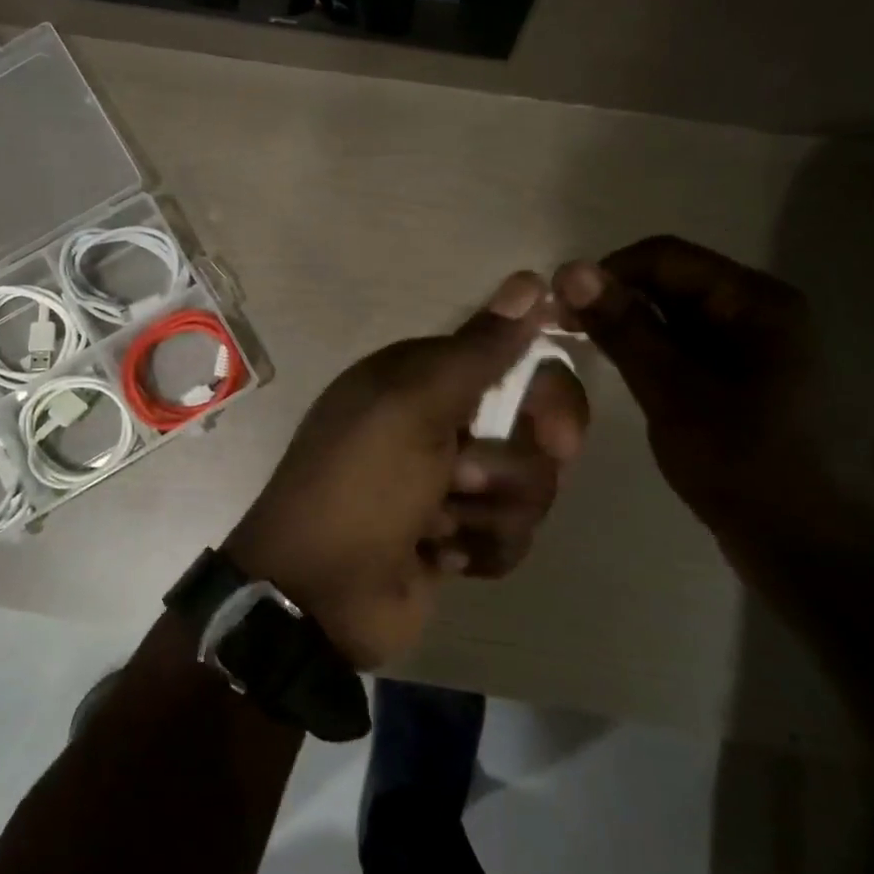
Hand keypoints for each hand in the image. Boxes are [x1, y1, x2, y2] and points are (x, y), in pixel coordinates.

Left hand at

...

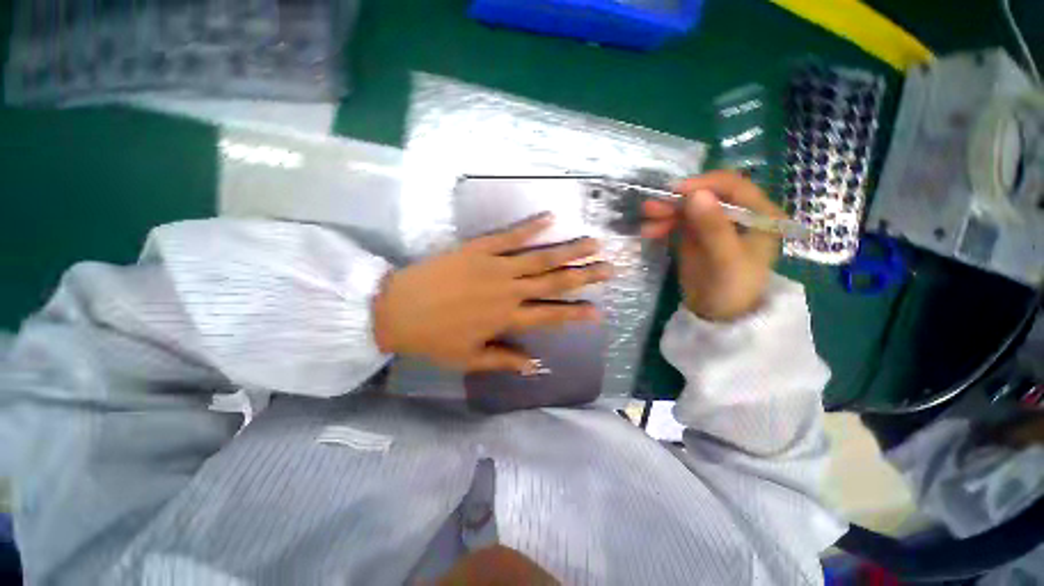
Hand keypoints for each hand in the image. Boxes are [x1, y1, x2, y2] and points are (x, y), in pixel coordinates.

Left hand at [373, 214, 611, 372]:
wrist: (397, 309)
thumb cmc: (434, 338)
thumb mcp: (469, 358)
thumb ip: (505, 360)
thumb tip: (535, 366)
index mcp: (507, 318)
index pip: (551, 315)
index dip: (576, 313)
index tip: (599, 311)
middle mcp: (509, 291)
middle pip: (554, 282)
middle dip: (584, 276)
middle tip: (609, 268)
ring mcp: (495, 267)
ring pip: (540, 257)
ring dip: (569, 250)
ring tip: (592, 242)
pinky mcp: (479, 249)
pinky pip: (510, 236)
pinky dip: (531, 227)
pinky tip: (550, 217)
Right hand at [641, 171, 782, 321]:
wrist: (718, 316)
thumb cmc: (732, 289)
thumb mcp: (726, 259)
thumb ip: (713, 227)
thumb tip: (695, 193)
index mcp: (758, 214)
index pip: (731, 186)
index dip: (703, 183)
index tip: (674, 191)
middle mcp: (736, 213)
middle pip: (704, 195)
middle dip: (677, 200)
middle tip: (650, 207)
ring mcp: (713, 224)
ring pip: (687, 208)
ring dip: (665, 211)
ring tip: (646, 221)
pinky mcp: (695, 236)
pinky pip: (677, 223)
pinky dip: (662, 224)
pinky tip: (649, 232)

--

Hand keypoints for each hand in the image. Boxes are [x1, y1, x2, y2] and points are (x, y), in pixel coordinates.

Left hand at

- **YOUR GOAL**: In the material above, how many lines hold the word "pinky"? Say only the number.

- **WRITTEN REPLY**: 8